Ook voor een trainer is het lastig om bij elke club betrokken te zijn. Vaak wordt er verwacht dat de trainer een clinic verzorgd, extra jeugdtrainingen aanbiedt of zich inzet voor extra jeugdactiviteiten. Dit is lastig te realiseren, als je dat voor vijf verschillende verenigingen moet doen, volgens de vier accountmanagers.

Accountmanager: ‘Vrijwilligers is lastig, kunnen ook niet een trainer zeggen dat hij meer moet doen dan alleen zijn lessen draaien. Maar kunnen wel aangeven wat belangrijk is en hoe ze bepaalde stappen kunnen nemen.’

Nu is er vaak wel een vrijwilliger die de trainingen wil geven, maar geen tijd of zin heeft om de opleiding te volgen. Dit is vaak iemand die iedereen op de club goed kent en zelf kan tennissen, alleen de licentie ontbreekt. De KNLTB is nu steeds strenger aan het controleren dat iedereen die les geeft, een geldige licentie heeft.

Accountmanager: ‘Heel moeilijk om een trainer te vinden. Vaak wel een vrijwilliger die les wil geven en de club goed kent. Binnen een kring kunnen we kijken hoe we daar maatwerk kunnen leveren.’ Hierdoor vallen de vrijwilligers die wel een les willen draaien op de club weg. Dan zit een vereniging vaak zonder trainer of met een trainer die nul binding heeft met de vereniging. Zo wil de KNLTB op

elke vereniging een trainer met een geldige licentie, maar dit is niet overal mogelijk, volgens 3/4 accountmanagers.

Accountmanager: ‘Eventueel met trainers uitzonderingen maken. Die dorpsgek die het hele dorp kent en mensen kan activeren mag geen les geven en dan komt er iemand van de tennisschool met nul binding.’

De samenwerking tussen een trainer en een vereniging is belangrijk. Een trainer is een goede verbinder op de vereniging. Je zou met verschillende clubs kunnen investeren in een trainer, die voor alle verenigingen trainingen gaat geven, teams gaat samen stellen, wervingsacties gaat opzetten en zorgt voor meerdere activiteiten op de club, volgens 3/4 accountmanagers. Door samen met verenigingen dit te organiseren, kan je het aantal leden verdelen. Zo wordt het dus makkelijker om trainingsgroepen te vormen, meerdere activiteiten te organiseren en club overstijgend teams te maken. Door te investeren in een trainer met verschillende kleine verenigingen, kan je samen zorgen voor een betere toekomst voor tennis. Hierbij is het wel belangrijk, dat de desbetreffende verenigingen dezelfde contributie innen. Wanneer er grote verschillen zitten tussen de contributies, zullen de leden van de goedkoopste club lid worden omdat ze overal kunnen gaan tennissen.

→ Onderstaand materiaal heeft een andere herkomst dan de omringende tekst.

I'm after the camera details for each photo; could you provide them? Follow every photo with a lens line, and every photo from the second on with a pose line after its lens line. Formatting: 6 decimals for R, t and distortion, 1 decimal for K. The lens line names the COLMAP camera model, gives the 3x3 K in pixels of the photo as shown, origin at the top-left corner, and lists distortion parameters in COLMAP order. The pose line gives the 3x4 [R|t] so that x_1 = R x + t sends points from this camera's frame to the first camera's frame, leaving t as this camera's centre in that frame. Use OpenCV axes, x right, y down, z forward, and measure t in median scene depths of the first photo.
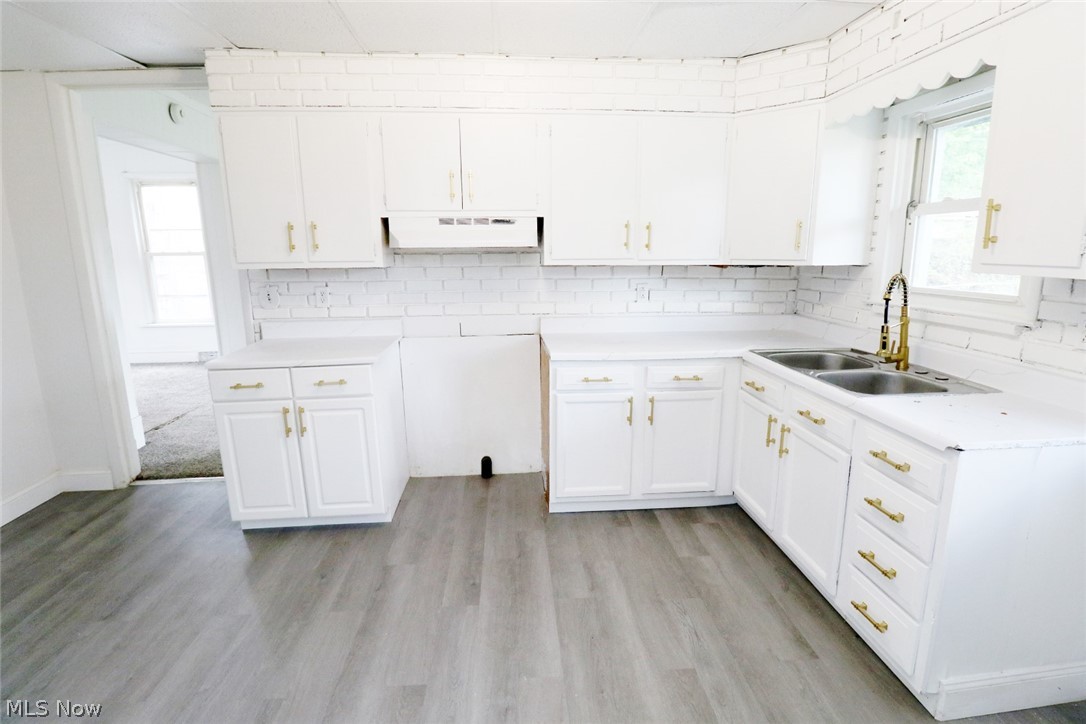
lens RADIAL K [[516.5, 0, 543.0], [0, 516.5, 362.0], [0, 0, 1]] dist [0.003119, -0.015074]
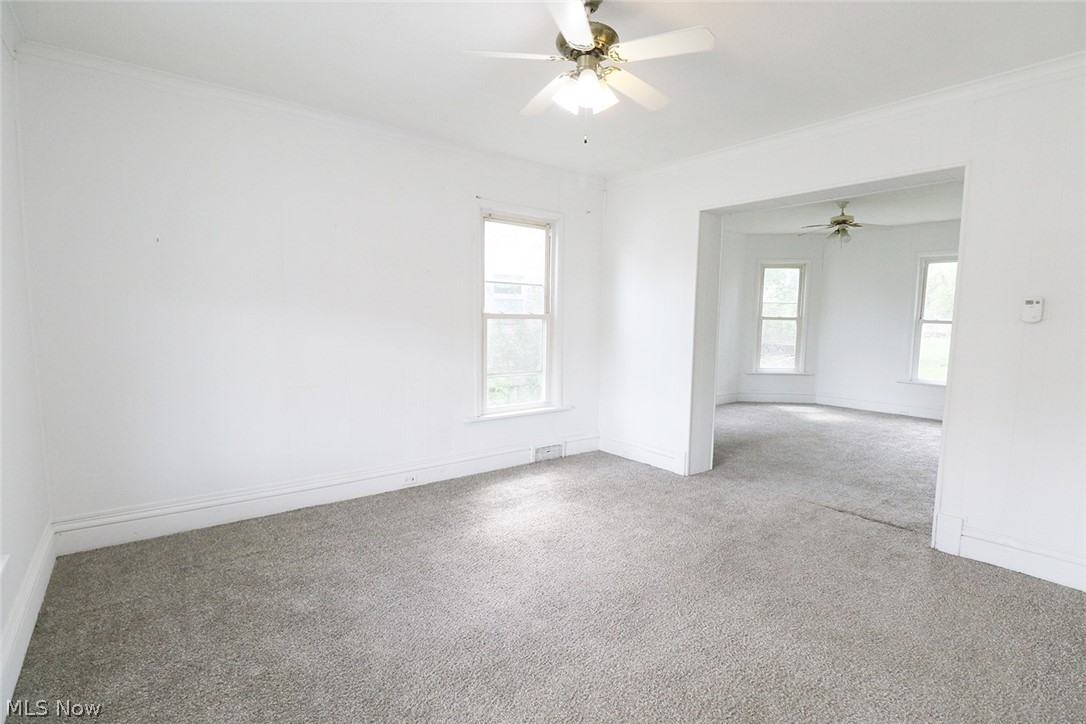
lens RADIAL K [[516.5, 0, 543.0], [0, 516.5, 362.0], [0, 0, 1]] dist [0.003119, -0.015074]
pose [[0.834257, -0.026618, 0.550732, -2.612000], [0.092886, 0.991343, -0.092793, -0.178301], [-0.543495, 0.128568, 0.829508, 0.928014]]
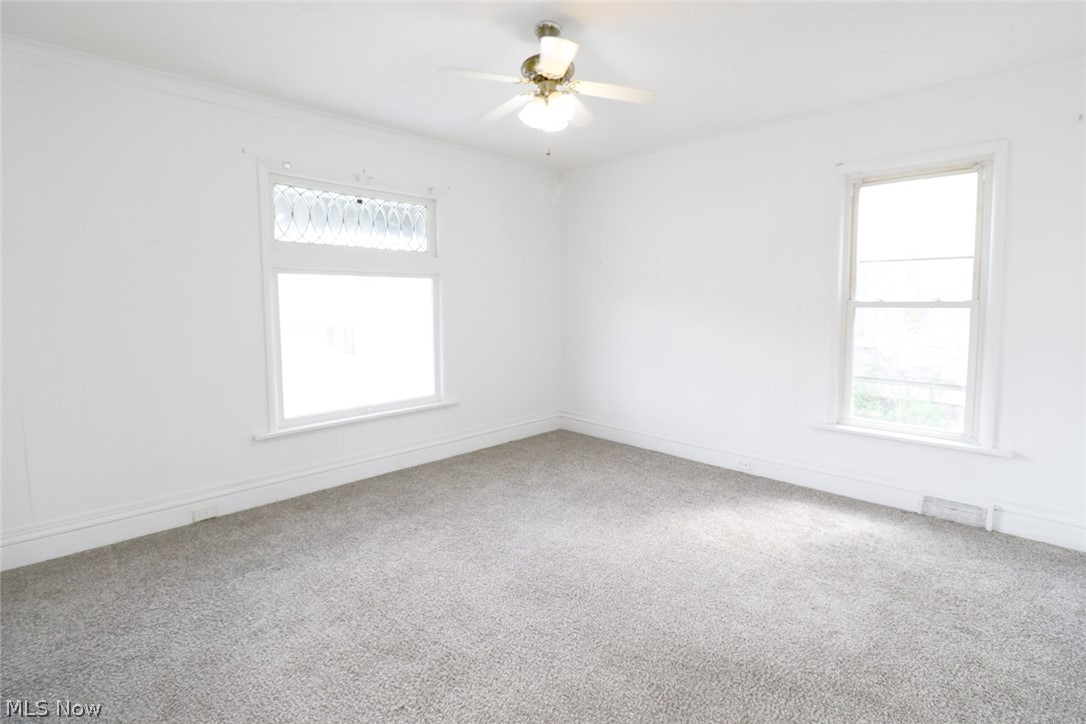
lens RADIAL K [[495.2, 0, 568.4], [0, 495.2, 339.1], [0, 0, 1]] dist [-0.025573, -0.000126]
pose [[0.676775, 0.061693, -0.733601, -1.393246], [-0.157273, 0.985594, -0.062205, -0.211365], [0.719195, 0.157474, 0.676728, 0.999506]]
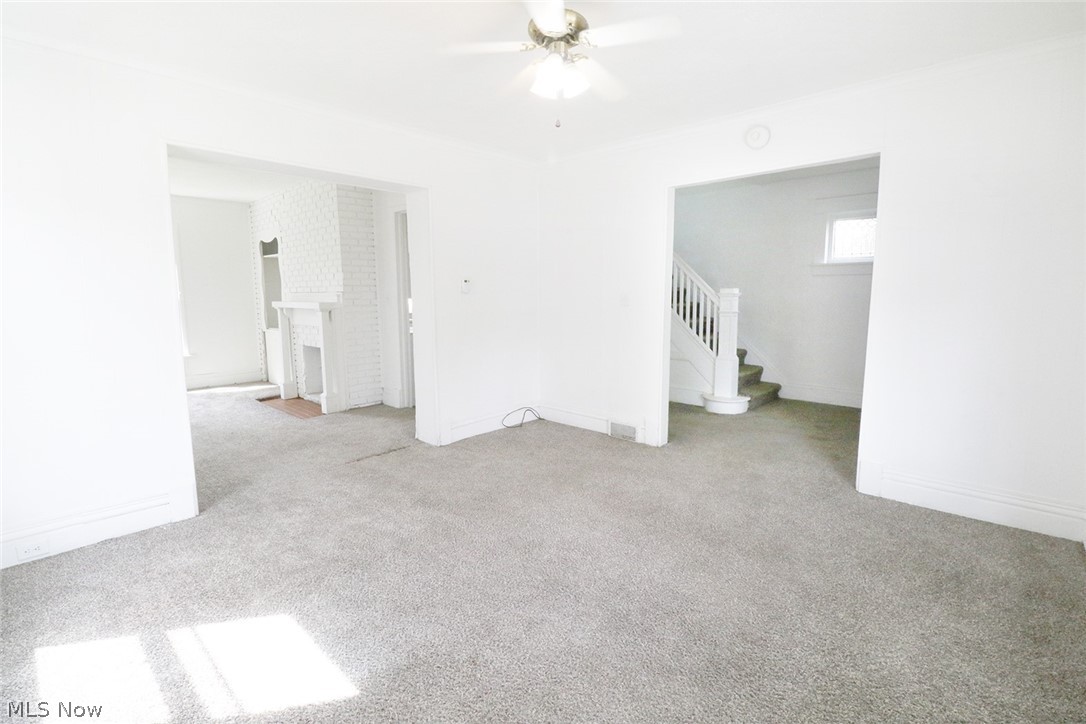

Tennisexperts: ‘Ik kwam bij die kringen in het noorden, wat je daar ook ziet, problemen met trainer betrekken bij je vereniging als verbindende factor. Dan zie je daar dat ze geen trainer te vinden, of een trainer die ze delen bij andere verenigingen. Die gaat niet voor alles wat organiseren.’

8.2. Conclusie

De tennistrainer is een van de belangrijkste schakels voor een vereniging. De trainer kan leden enthousiasmeren om iets te doen voor een vereniging, zorgen voor extra clubmomenten en dat er veel getennist wordt. Bij de kleine verenigingen gaat dat wat lastiger, omdat er per vereniging minder mensen zijn die les willen. Hierdoor geven trainers vaak op verschillende verenigingen les en is de binding per vereniging minder goed. Het is ook niet realistisch om aan een trainer te vragen of hij de ledenwerving doet voor vier verschillende verenigingen. Door daarin met verschillende verenigingen samen te investeren in een goede trainer en een gemeenschappelijk beleid, kan je daarin één geheel vormen.

8.3. Bouwstenen voor advies

Bouwsteen 30: Investeer met verschillende vereniging in een goede leraar en zet samen een plan waar de trainer en de verenigingen winst uithalen op het gebied van trainingen, jeugd, activiteiten en ledenwering en behoud.

Bouwsteen 31: De trainer is een van de belangrijkste schakels in het gezond houden van een tennisvereniging.